PROVIDED ENTRIES START

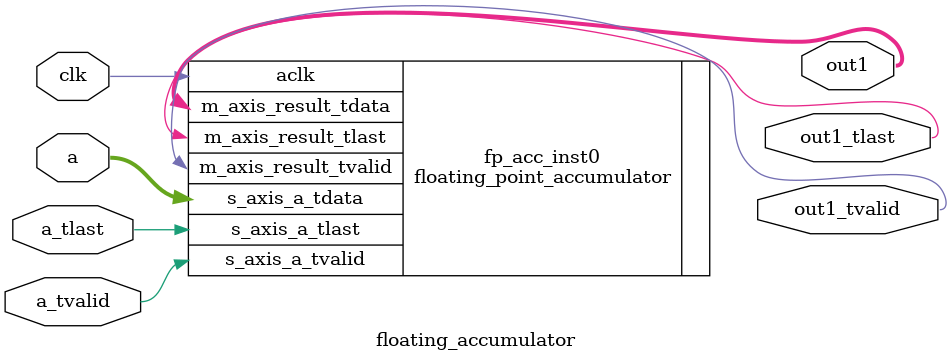
<source format=sv>
`timescale 1ns / 1ps


module floating_accumulator(
    input logic clk,
    input logic a_tvalid,
    input logic [63:0] a,
    input logic a_tlast,
    output logic out1_tvalid,
    output logic [63:0] out1,
    output logic out1_tlast

    );
    
floating_point_accumulator fp_acc_inst0 (
  .aclk(clk),                                  // input wire aclk
  .s_axis_a_tvalid(a_tvalid),            // input wire s_axis_a_tvalid
  .s_axis_a_tdata(a),              // input wire [63 : 0] s_axis_a_tdata
  .s_axis_a_tlast(a_tlast),              // input wire s_axis_a_tlast
  .m_axis_result_tvalid(out1_tvalid),  // output wire m_axis_result_tvalid
  .m_axis_result_tdata(out1),    // output wire [63 : 0] m_axis_result_tdata
  .m_axis_result_tlast(out1_tlast)    // output wire m_axis_result_tlast
);

endmodule

</source>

PROVIDED ENTRIES END

=== WORK INSTRUCTION ===
Repeat exactly the lines from the start of the entries down to the line with "[63 : 0] s_axis_a_tdata", keeping both ends but none of the pictures.

=== REPLY ===
<source format=sv>
`timescale 1ns / 1ps


module floating_accumulator(
    input logic clk,
    input logic a_tvalid,
    input logic [63:0] a,
    input logic a_tlast,
    output logic out1_tvalid,
    output logic [63:0] out1,
    output logic out1_tlast

    );
    
floating_point_accumulator fp_acc_inst0 (
  .aclk(clk),                                  // input wire aclk
  .s_axis_a_tvalid(a_tvalid),            // input wire s_axis_a_tvalid
  .s_axis_a_tdata(a),              // input wire [63 : 0] s_axis_a_tdata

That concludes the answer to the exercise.